Dreams of Speaking is fundamentally different from the rest of Jones’ fiction – moving across the West’s bicameral division of culture, from visual to auditory. Years ago I would have found this exciting – I had once believed I had struck upon an untapped area of our cultural landscape, true source of modernity’s ecstatic connection. Put simply, the thought was: sight isolates, sound incorporates. I used to go in for Attalì, believing that for too long Western culture (and the study of which) had been concerned with the visual at the cost of the auditory. I went on to study orality in twentieth centry poetry, somewhat improbably linking with a study of the radio. Jones’ novel is a study of the telephone. Both are absorbed by the idea of voice, transmitted from a distance. The idea seemed a powerful one to me once. Reading the novel I tested whether it still mattered.

 

Perhaps it will not surprise you to learn that it didn’t. Dreams of Speaking transmits this strong signal: only the novel is the magical medium.

 

Recalling my old studies, I’m reminded of the self I have never really shaken. I’m still the girl who misspells the names of theorists. Only the other day I misused the word ‘surmise.’ Despite everything I feel semi-literate most of the time. But, you know, I misspelt ‘Bhabha’ once in a proposal because I had always taken those bloody modernist and postmodern subjects – Gail’s subjects.

 

One of the great unanswered emails reads like this: ‘Dear Gail, I would like to write an essay about desire.
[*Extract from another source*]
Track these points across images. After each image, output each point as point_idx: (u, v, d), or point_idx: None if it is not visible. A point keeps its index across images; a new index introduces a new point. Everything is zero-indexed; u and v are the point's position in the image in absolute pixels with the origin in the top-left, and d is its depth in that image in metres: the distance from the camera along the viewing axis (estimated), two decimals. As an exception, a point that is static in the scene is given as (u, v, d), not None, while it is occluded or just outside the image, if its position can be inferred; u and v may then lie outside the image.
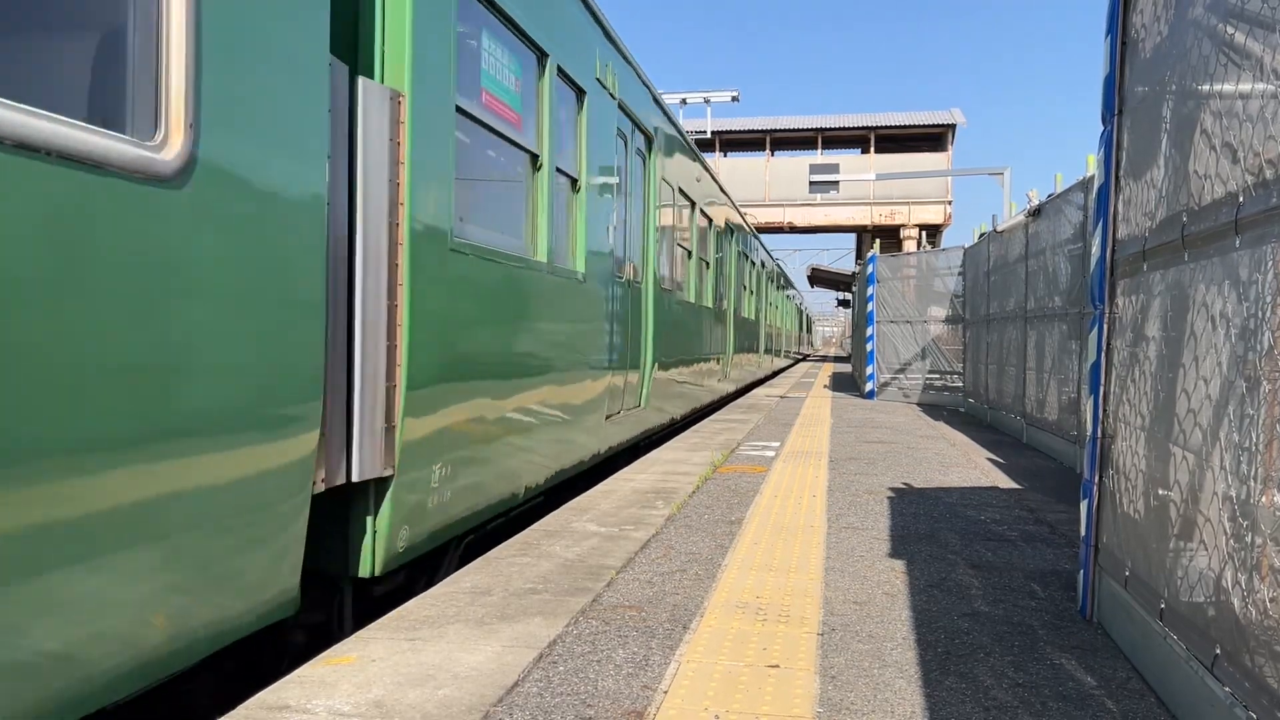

More specifically, the desire to be desired. Could you direct me to any readings? Best, Lucky’

 

You see, as I now see, that it was of course my desire to be desired. But I was interested, genuinely interested, in what to make of this particularly reflexive, enfolding desire. And while I probably desired to be desired physically – because why the fuck wouldn’t I – the really powerful desire at that time was to be desired intellectually. I wanted to belong to a community of thinkers, and if it was not possible for Perth to muster such a group, then I desired to at least to belong to a community of one more than me. More than equals I desired to be desired by a mentor, to have recognised the brilliance I believed I had somewhere in me, buried by circumstance, contained in thuggish self-doubt.

 

The second reason Dreams of Speaking is different from the rest, and the only reason this book is special (for me), is the insertion of real-life – refracted, sure, fictionalised, but perhaps closest in feeling to some  vague idea of Gail Jones, growing up in WA, a brilliant class-traitor, the ultimate rebel against the blokey masters of Australian literature.